Aber auch aus § 43 Abs 1 Satz 2 SGB I ergibt sich keine Pflicht des Ag, vorläufige Leistungen an die Ast zu erbringen. Zwar fällt der von der Ast geltend gemachte Anspruch unter dem Begriff der Sozialleistungen iS des § 43 Abs 1 SGB I, wobei eine Wahlfeststellung, welcher Leistungsanspruch in Frage kommt, hier zulässig ist (so auch Rolfs in Haucke/Haines, SGB I, Stand: 2003, § 43 RdNr 7). Auch liegt der negative Kompetenzkonflikt vor, weil sich beide Leistungsträger für unzuständig erklären, ohne dass ohne weiteres festzustellen wäre, dass der eine von beiden offenkundig nicht zuständig sein kann (so Rolfs, aaO RdNr 11). Mithin ergibt sich eine Leistungspflicht aus § 43 Abs 1 Satz 2 SGB I auf Gewährung vorläufiger Leistungen allein für den zuerst angegangenen Leistungsträger (vgl dazu BVerwGE 91, 177). Da die Betreuerin der Ast sich wegen einer vorläufigen Hilfeleistung, in diesem Sinne ist das Telefonant vom 05.04.2005 auszulegen, zuerst an den Beigeladenen gewandt hat, scheidet die Leistungspflicht des Ag nach § 43 Abs 1 Satz 2 SGB I aus.
Darüber hinaus findet sich im hier anhängigen Verfahren des vorläufigen Rechtsschutzes keine weitere Anspruchsnorm, nach der der Ag zu vorläufigen Leistungen verpflichtet sein könnte.
Demzufolge war der Beschluss des SG vom 19.05.2005 aufzuheben. Eine positive Feststellung einer Pflicht zur Gewährung vorläufiger Leistungen ist nicht veranlasst, weil zum einen der Beschwerdeantrag hierauf nicht zielt und zum anderen eine positive Feststellung einer vorläufigen Leistungspflicht für einen am 31.08.2005 abgelaufenen Bewilligungszeitraum nicht mehr eilbedürftig ist.

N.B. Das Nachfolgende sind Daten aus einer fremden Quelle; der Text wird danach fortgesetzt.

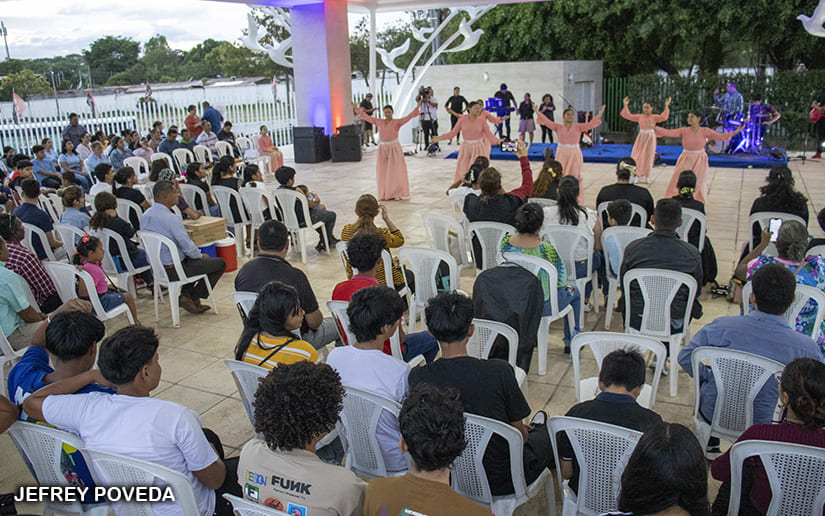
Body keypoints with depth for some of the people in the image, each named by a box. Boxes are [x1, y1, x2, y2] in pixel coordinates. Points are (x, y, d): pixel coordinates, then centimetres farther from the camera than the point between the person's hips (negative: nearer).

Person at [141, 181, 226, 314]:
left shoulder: (146, 215, 2)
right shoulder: (171, 219, -26)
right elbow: (188, 247, -22)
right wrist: (201, 256, 1)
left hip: (155, 267, 9)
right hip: (173, 270, -9)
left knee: (192, 259, 34)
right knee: (220, 263, 3)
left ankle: (186, 294, 22)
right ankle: (194, 297, 8)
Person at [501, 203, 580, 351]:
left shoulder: (506, 241, -17)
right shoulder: (547, 248, -29)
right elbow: (561, 280, -16)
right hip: (540, 306, -5)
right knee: (574, 292, 27)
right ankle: (571, 341, 40)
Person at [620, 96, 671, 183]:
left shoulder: (654, 117, -3)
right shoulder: (639, 117, 5)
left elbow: (663, 117, -20)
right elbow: (627, 115, 4)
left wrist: (666, 106, -26)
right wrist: (625, 105, -3)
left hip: (650, 138, -3)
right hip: (641, 137, 3)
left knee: (647, 157, 2)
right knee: (637, 157, 0)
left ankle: (646, 177, 13)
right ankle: (638, 176, 11)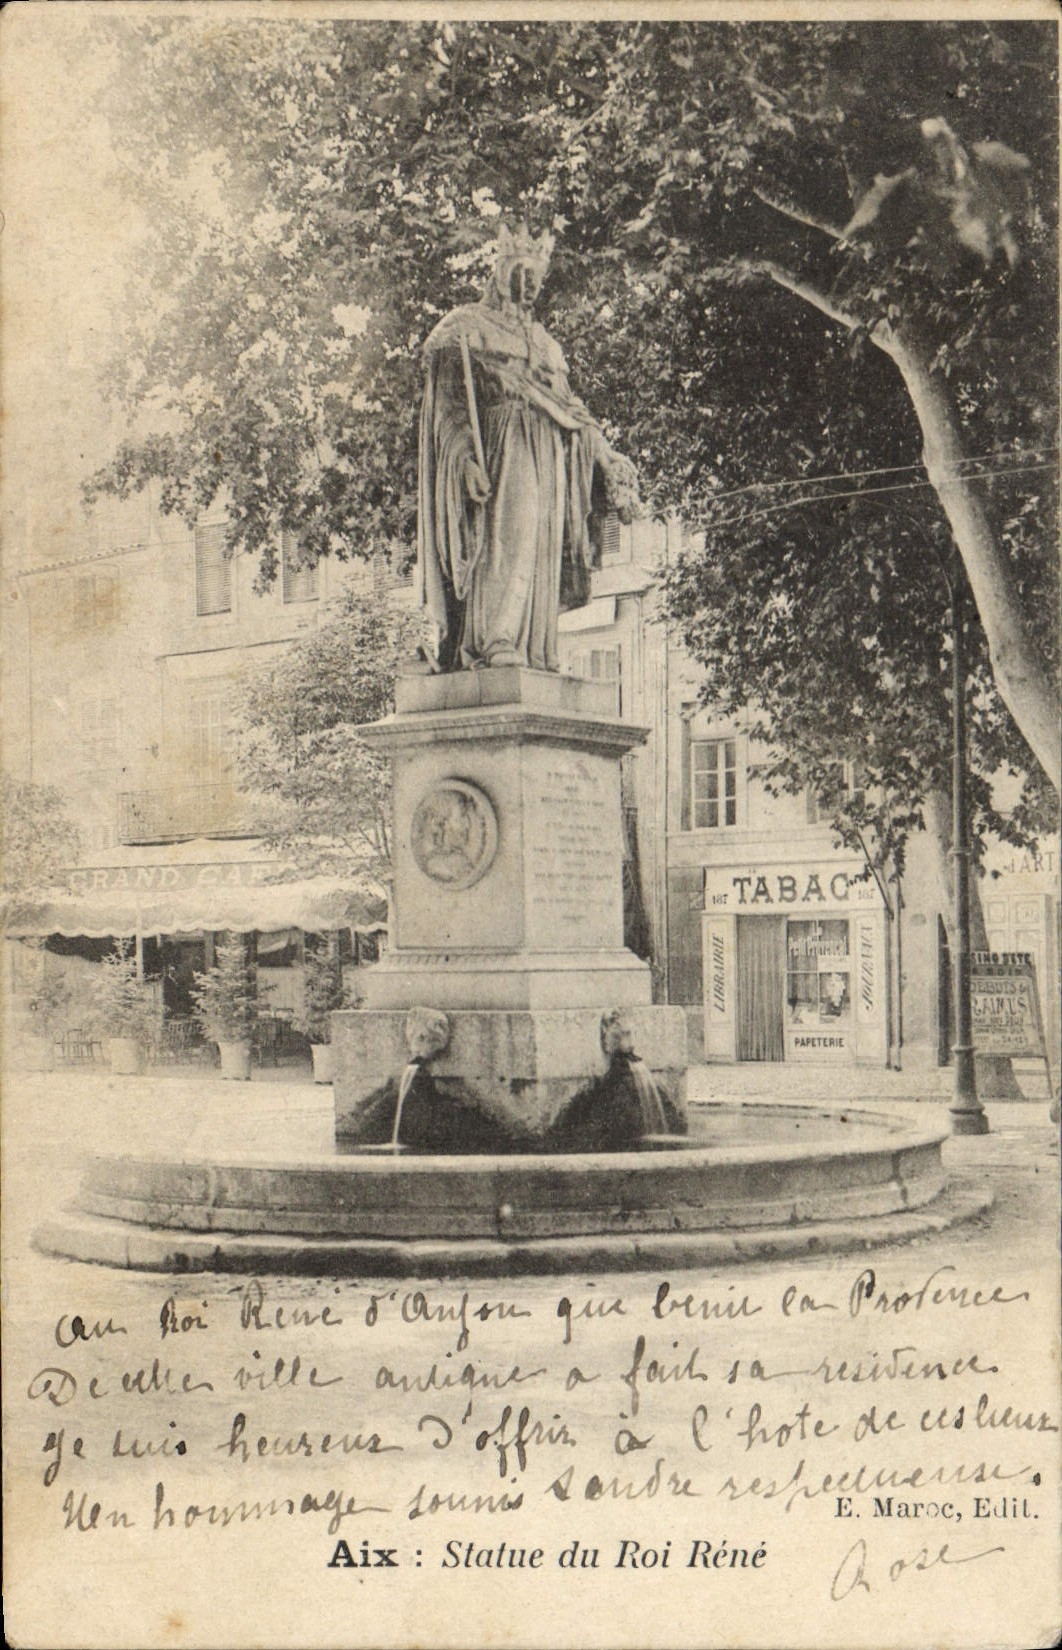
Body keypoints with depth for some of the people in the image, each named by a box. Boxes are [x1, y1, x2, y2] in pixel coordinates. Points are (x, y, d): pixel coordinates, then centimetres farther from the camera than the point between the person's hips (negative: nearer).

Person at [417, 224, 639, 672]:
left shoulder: (543, 344, 29)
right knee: (506, 535, -22)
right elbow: (450, 400, -3)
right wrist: (464, 456, -18)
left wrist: (606, 459, 15)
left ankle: (530, 648, -7)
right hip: (500, 448, -7)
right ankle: (496, 643, -31)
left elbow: (568, 408, 26)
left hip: (544, 460, 7)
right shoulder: (468, 329, 9)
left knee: (539, 551, -3)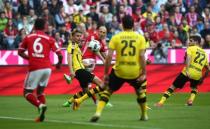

Sowohl dem Ag als auch dem Beigeladenen ist es zuzumuten, die Zuständigkeitsfragen in einem Hauptsacheverfahren zu klären, wobei für Leistungen nach SGB VIII (vgl dazu etwa Mrozynski, Kinder- und Jugendhilfe, 4. Auflage 2004, § 19 RdNr 9) allerdings die Sozialgerichtsbarkeit nicht zuständig ist. Zur Frage der Beiladung siehe Meyer-Ladewig/Keller/Leitherer, SGG, 8. Auflage 2005, § 75 RdNr 12 mit Hinweis auf BSG SozSich 83, 27.
Die Kostenentscheidung beruht auf § 193 SGG.
Diese Entscheidung ist unanfechtbar (§ 177 SGG).